The week ending Dec. 19, 2008 was filled with ups and downs for Whistler - both physically and financially.

On Dec. 12, the world's media and politicians such as Kevin Falcon, B.C.'s Minister of Transportation and Honourable Gary Lunn, Minister of State for Sport were on hand for the opening of the long-awaited Peak 2 Peak (P2P) Gondola.

No expenses were spared. The gala event had Gondola Girls, live DJs, free cake, hot chocolate and base-jumping by freestyle skier, Shane McConkey. Judging by all the hoopla, it almost seemed like a test run for the 2010 Winter Olympics, now just 14 months away in February 2010.

The new $52 million gondola covers 4.4 kms in just 11 minutes and is being touted as one of Canada's newest tourism icons. Admittedly, the P2P is an impressive engineering feat and has already broken three world records.

**TASK PROMPT:** Reproduce verbatim the passage of the text on the Peak 2 Peak Gondola opening between "On Dec. 12, the" and "in February 2010.", inclusive. The records that come next are separate material and unrelated to the Whistler text.

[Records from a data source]

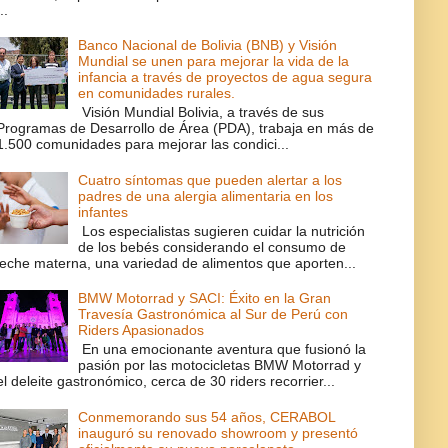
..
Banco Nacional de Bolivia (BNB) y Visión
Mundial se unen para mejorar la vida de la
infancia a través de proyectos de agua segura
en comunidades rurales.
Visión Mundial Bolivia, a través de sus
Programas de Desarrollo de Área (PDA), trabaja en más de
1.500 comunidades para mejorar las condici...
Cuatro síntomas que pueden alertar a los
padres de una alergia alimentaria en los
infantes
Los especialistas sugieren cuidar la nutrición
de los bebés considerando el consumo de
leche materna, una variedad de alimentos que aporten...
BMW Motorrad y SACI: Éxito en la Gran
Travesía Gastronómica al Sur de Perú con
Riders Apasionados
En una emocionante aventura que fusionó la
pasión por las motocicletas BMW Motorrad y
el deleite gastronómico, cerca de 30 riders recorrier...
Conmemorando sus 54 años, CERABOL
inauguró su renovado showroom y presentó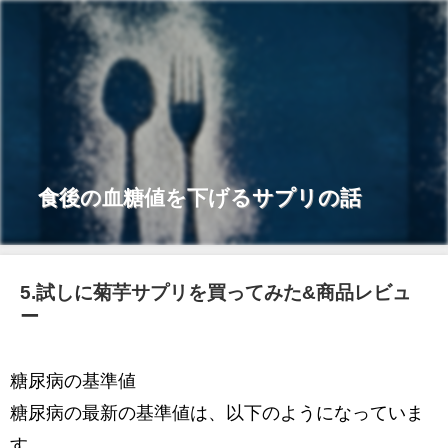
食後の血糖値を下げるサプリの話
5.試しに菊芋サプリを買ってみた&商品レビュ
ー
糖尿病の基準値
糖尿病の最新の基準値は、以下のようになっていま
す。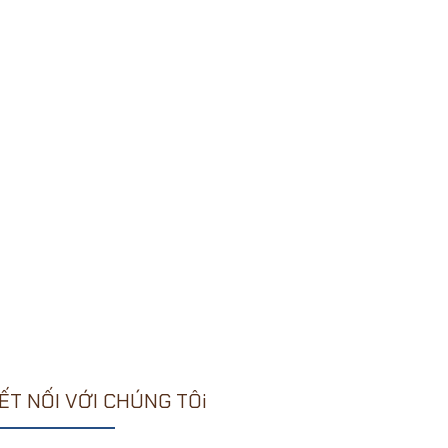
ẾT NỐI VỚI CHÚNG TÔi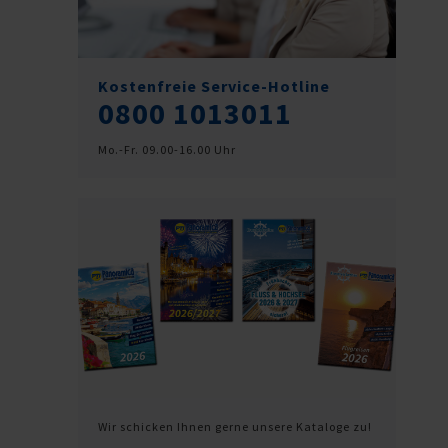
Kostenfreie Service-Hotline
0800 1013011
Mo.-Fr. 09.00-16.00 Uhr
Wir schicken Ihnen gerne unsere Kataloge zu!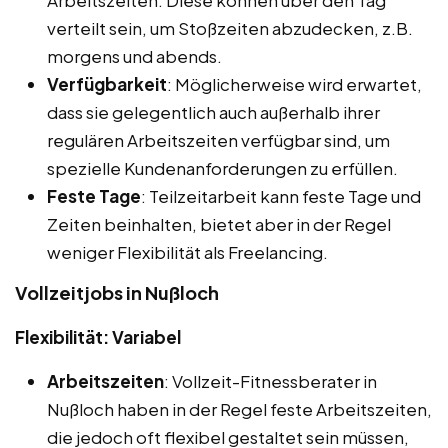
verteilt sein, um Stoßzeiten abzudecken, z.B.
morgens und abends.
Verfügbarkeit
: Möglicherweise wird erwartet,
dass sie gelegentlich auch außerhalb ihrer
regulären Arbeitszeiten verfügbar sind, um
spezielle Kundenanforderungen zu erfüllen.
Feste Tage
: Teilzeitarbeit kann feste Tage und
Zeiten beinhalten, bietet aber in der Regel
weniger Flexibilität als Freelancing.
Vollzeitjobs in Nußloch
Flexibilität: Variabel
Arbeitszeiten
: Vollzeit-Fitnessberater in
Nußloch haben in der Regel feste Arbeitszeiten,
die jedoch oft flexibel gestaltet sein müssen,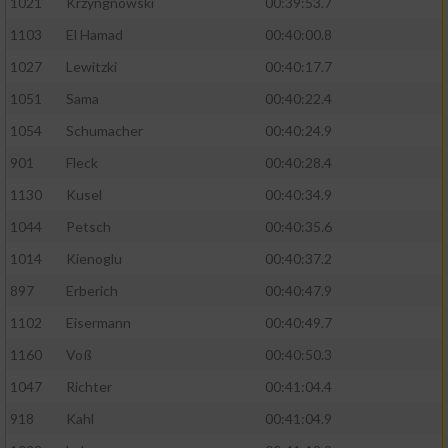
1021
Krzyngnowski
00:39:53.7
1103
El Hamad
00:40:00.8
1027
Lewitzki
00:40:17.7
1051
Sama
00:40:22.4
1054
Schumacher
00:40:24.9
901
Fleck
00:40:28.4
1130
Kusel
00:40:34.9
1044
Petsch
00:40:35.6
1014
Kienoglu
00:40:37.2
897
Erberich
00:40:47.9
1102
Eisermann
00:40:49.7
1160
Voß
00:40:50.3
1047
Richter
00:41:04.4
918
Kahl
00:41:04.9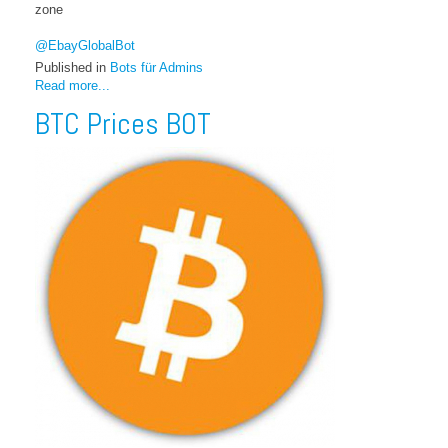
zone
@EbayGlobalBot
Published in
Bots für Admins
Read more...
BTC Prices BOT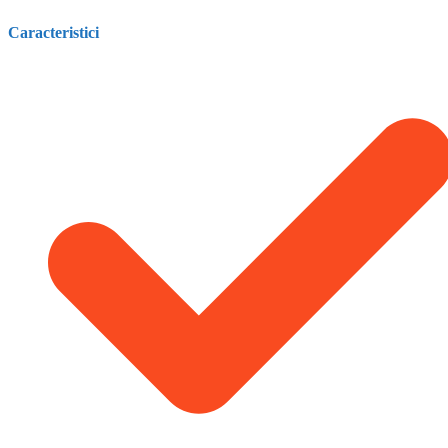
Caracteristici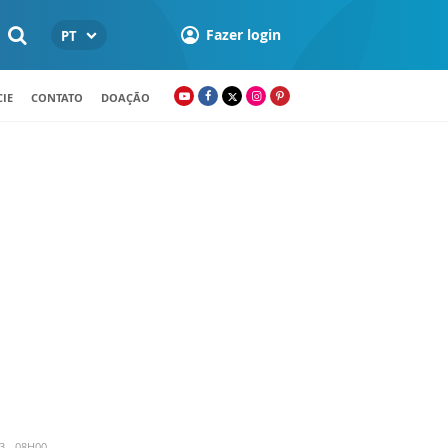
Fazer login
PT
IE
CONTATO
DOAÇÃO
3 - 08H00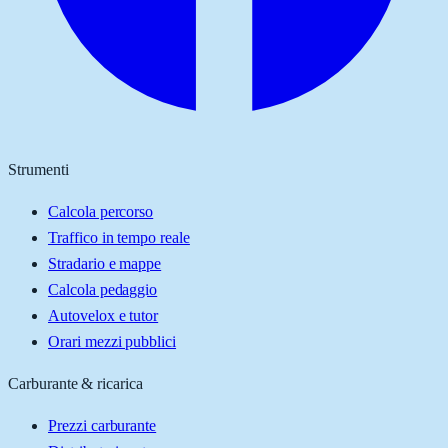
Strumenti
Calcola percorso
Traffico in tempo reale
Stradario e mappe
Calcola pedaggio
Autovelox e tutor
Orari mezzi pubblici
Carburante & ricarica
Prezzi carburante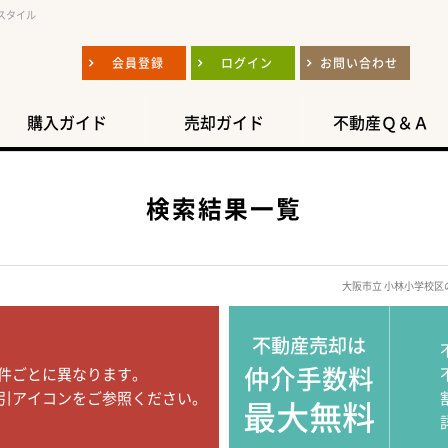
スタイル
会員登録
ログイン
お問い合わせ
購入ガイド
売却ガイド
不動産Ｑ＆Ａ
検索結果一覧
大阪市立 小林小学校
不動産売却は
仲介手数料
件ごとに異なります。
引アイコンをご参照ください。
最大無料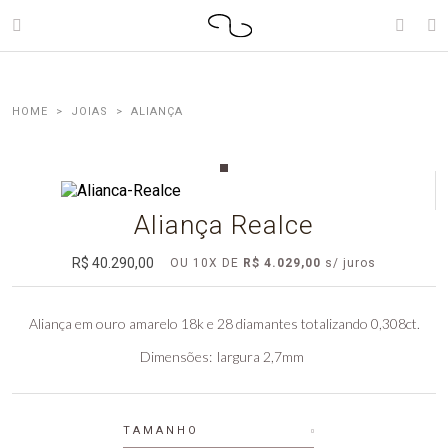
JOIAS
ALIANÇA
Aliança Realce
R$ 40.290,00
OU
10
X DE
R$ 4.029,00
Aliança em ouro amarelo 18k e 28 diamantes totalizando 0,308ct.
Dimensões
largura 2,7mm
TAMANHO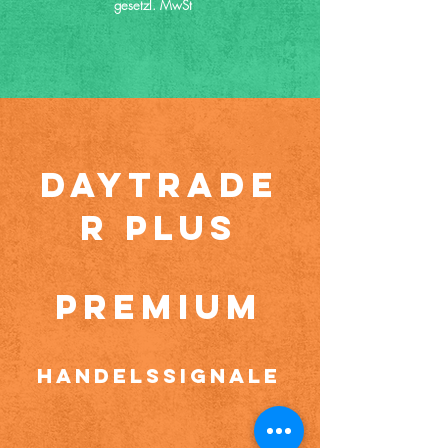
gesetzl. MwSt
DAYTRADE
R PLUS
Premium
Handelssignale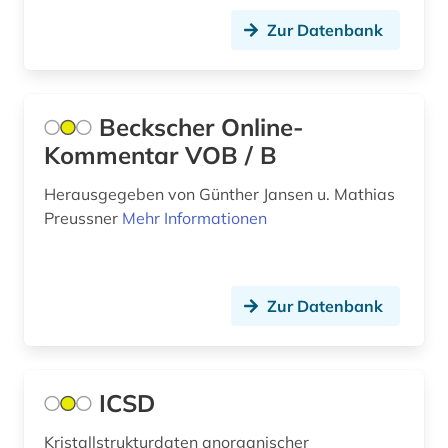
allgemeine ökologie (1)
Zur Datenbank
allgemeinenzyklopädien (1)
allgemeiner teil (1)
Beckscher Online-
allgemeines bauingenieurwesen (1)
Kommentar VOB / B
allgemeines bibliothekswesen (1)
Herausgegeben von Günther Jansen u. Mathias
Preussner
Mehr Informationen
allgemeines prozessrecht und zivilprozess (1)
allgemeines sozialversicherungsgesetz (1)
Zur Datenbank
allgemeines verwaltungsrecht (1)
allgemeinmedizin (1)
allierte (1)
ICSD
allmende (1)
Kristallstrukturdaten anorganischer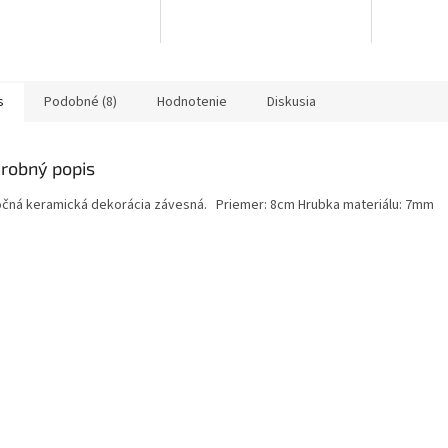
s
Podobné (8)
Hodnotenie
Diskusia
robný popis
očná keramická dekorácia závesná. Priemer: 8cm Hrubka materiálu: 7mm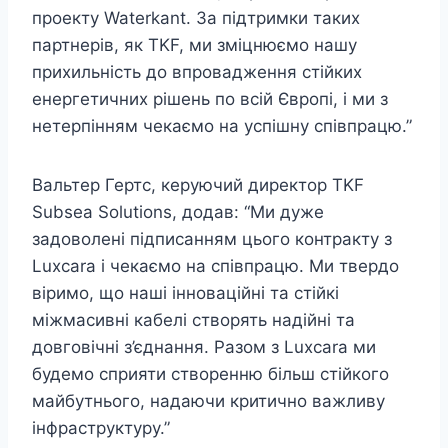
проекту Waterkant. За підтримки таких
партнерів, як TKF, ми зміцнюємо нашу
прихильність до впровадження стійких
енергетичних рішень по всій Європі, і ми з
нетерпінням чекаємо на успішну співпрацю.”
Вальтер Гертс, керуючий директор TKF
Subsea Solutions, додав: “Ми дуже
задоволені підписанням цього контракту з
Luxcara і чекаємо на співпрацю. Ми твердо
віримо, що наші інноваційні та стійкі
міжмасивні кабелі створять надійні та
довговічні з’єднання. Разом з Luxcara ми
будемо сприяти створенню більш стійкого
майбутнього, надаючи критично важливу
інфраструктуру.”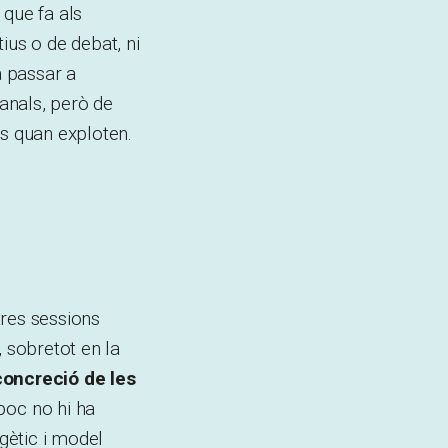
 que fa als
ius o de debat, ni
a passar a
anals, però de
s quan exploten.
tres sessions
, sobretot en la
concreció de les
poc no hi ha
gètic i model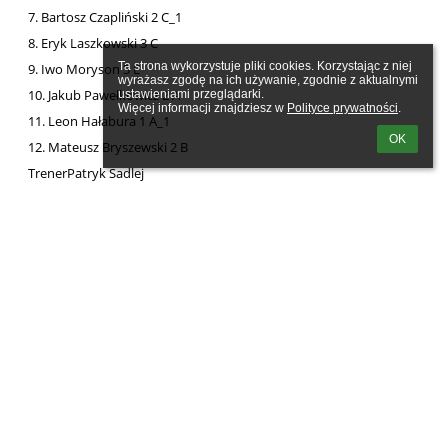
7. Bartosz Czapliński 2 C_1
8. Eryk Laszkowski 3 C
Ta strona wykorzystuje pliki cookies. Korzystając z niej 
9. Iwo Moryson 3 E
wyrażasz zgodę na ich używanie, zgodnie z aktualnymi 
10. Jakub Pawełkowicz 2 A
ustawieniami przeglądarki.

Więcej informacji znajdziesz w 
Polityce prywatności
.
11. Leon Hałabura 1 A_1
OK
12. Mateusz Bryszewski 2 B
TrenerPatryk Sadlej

**RESULT:**
On Dec. 12, the world's media and politicians such as Kevin Falcon, B.C.'s Minister of Transportation and Honourable Gary Lunn, Minister of State for Sport were on hand for the opening of the long-awaited Peak 2 Peak (P2P) Gondola.

No expenses were spared. The gala event had Gondola Girls, live DJs, free cake, hot chocolate and base-jumping by freestyle skier, Shane McConkey. Judging by all the hoopla, it almost seemed like a test run for the 2010 Winter Olympics, now just 14 months away in February 2010.